### Required action:
Pick every line out of the entries below that has the string "then", and copy it.
....
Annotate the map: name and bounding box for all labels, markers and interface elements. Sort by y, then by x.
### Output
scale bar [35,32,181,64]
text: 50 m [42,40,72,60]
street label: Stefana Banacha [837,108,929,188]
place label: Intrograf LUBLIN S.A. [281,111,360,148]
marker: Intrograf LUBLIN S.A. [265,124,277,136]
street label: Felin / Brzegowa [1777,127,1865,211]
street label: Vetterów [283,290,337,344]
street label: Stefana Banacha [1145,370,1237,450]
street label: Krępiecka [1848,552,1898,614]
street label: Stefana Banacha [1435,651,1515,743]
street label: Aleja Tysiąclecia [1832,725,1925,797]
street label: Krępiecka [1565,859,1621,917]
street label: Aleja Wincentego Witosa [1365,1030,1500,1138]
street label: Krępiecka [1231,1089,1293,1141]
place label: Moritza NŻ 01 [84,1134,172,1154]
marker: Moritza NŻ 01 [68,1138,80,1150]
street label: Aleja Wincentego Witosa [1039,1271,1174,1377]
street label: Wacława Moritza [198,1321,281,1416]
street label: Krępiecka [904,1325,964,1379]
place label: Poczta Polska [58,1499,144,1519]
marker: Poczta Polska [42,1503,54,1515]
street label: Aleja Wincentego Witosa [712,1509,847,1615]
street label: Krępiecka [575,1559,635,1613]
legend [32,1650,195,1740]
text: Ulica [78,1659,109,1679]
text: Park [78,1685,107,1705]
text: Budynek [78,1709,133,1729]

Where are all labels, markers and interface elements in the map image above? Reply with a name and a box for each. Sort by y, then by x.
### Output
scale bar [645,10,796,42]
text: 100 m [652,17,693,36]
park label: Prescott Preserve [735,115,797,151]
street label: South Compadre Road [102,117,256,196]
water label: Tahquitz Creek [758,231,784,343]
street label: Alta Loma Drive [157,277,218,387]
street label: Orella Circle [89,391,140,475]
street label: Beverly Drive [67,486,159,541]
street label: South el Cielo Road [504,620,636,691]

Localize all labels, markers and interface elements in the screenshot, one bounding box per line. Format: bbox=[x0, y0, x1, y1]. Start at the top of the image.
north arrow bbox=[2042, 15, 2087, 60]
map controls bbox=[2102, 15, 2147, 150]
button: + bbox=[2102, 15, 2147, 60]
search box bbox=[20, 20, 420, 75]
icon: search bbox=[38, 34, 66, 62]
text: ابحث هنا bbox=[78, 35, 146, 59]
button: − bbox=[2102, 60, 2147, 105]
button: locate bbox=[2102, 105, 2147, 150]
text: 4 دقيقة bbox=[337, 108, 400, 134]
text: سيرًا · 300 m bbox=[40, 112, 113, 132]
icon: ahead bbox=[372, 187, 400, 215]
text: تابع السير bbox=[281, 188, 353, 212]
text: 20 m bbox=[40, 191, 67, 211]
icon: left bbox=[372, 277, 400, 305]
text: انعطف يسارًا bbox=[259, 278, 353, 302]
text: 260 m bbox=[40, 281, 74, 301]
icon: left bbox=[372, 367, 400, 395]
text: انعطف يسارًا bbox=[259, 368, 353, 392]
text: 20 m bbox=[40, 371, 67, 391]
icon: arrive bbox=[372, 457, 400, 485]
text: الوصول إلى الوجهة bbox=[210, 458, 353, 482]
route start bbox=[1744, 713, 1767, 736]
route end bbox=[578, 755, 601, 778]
....
### Result of the task:
Annotate the map: name and bounding box for all labels, markers and interface elements. Sort by y, then by x.
Where are all labels, markers and interface elements in the map image above? Reply with a name and a box for each. Sort by y, then by x.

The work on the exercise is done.